Le 7 octobre, les autorités israéliennes ont coupé la principale source de l’électricité qu’elles fournissent à Gaza. Les autorités israéliennes ont également coupé l’alimentation en carburant nécessaire au fonctionnement de l’unique centrale électrique de Gaza. La centrale électrique est désormais à court de carburant et s’est arrêtée. Le 17 octobre, le Dr Abbas a déclaré par téléphone à Human Rights Watch que les générateurs d’urgence des hôpitaux seraient à court de carburant « dans les heures qui viennent ».

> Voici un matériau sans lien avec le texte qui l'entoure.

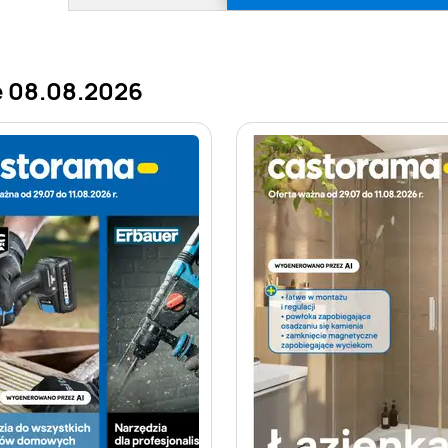
e 08.08.2026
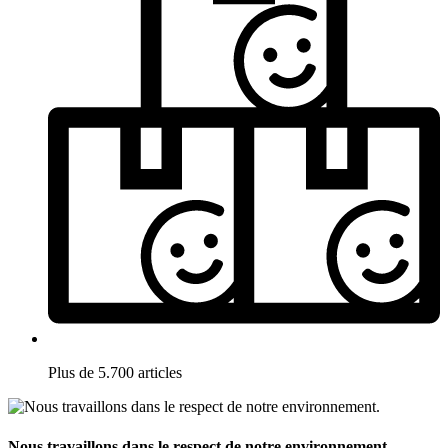
Plus de 5.700 articles
Nous travaillons dans le respect de notre environnement.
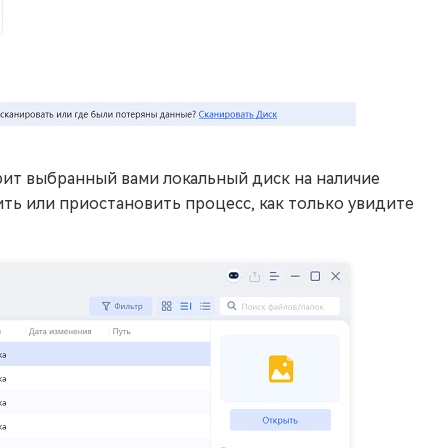
рит выбранный вами локальный диск на наличие
ть или приостановить процесс, как только увидите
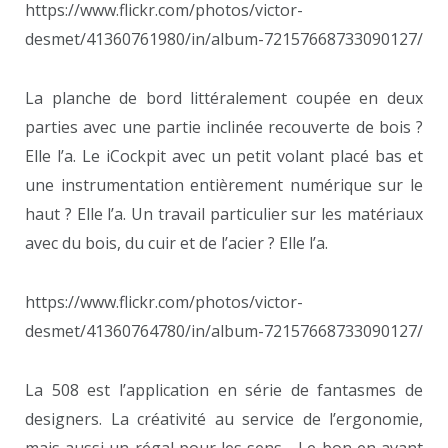
https://www.flickr.com/photos/victor-
desmet/41360761980/in/album-72157668733090127/
La planche de bord littéralement coupée en deux
parties avec une partie inclinée recouverte de bois ?
Elle l’a. Le iCockpit avec un petit volant placé bas et
une instrumentation entièrement numérique sur le
haut ? Elle l’a. Un travail particulier sur les matériaux
avec du bois, du cuir et de l’acier ? Elle l’a.
https://www.flickr.com/photos/victor-
desmet/41360764780/in/album-72157668733090127/
La 508 est l’application en série de fantasmes de
designers. La créativité au service de l’ergonomie,
mais aussi un régal pour les sens… Le bon en avant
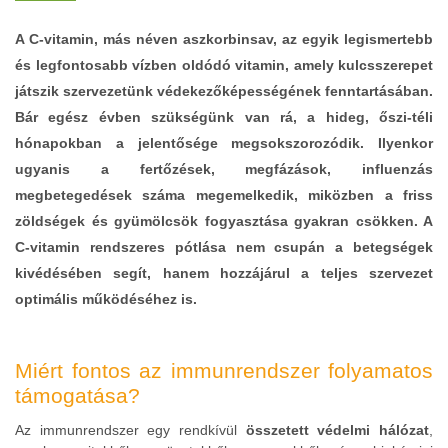
A C-vitamin, más néven aszkorbinsav, az egyik legismertebb
és legfontosabb vízben oldódó vitamin, amely kulcsszerepet
játszik szervezetünk védekezőképességének fenntartásában.
Bár egész évben szükségünk van rá, a hideg, őszi-téli
hónapokban a jelentősége megsokszorozódik. Ilyenkor
ugyanis a fertőzések, megfázások, influenzás
megbetegedések száma megemelkedik, miközben a friss
zöldségek és gyümölcsök fogyasztása gyakran csökken. A
C-vitamin rendszeres pótlása nem csupán a betegségek
kivédésében segít, hanem hozzájárul a teljes szervezet
optimális működéséhez is.
Miért fontos az immunrendszer folyamatos
támogatása?
Az immunrendszer egy rendkívül
összetett védelmi hálózat
,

Le 11 octobre, le Directeur régional du Comité international de la Croix-Rouge a averti que les coupures d’électricité « mettent en danger les nouveau-nés en couveuse et les patients âgés sous oxygène. Les dialyses rénales s’arrêtent et les radiographies ne peuvent être effectuées. Sans électricité, les hôpitaux risquent de se transformer en morgues ».

Eau et assainissement

Le Bureau de la coordination des affaires humanitaires des Nations Unies (OCHA) a indiqué que 97 % des eaux souterraines de Gaza sont « impropres à la consommation humaine », ce qui rend la population dépendante de l’approvisionnement en eau en provenance d’Israël et des usines de dessalement du territoire. Le 11 octobre, Israël a coupé tout l’approvisionnement en eau et la plupart des opérations de dessalement se sont également interrompues le même jour, en raison de la coupure de l’électricité qui a privé environ 600 000 personnes d’accès à l’eau potable, a déclaré à Human Rights Watch Omar Shatat, Directeur général adjoint du service des eaux des municipalités côtières de Gaza.

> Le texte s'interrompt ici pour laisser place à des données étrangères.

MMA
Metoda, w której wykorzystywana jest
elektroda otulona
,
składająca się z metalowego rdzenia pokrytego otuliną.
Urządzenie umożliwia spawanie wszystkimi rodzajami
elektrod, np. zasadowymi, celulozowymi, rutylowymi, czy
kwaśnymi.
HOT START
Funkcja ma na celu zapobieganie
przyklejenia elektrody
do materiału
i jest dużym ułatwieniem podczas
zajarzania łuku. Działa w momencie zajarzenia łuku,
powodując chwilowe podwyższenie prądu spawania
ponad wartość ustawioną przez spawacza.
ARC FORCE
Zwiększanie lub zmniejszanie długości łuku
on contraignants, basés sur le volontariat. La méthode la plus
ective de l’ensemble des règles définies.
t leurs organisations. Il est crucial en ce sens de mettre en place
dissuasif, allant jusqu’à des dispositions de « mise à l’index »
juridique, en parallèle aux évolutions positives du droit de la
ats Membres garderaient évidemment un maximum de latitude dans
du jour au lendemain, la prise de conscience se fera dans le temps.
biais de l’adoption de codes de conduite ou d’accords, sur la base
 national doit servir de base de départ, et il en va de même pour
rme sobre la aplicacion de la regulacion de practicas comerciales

Des enfants remplissaient des bidons à un distributeur d'eau potable à Deir-Al Balah à Gaza, suite à l'arrêt de l'approvisionnement en eau de Gaza par Israël, le 15 octobre 2023.  © 2023 Ashraf Amra/Anadolu via Getty Images

La dernière usine de dessalement en activité a cessé de fonctionner le 15 octobre. Israël a partiellement repris les livraisons d’eau ce jour-là, mais seulement dans la zone orientale de Khan Younis, ce qui représente moins de 4 % de toute l’eau consommée à Gaza avant le 7 octobre, selon l’OCHA.

L’UNRWA a averti que « les gens vont commencer à mourir de déshydratation sévère » si l’accès à l’eau n’est pas rétabli. L’Associated Press a rapporté le 15 octobre qu’un médecin avait traité 15 cas d’enfants atteints de dysenterie bactérienne due au manque d’eau potable, qui peut également provoquer des maladies comme le choléra, en particulier chez les enfants de moins de 5 ans.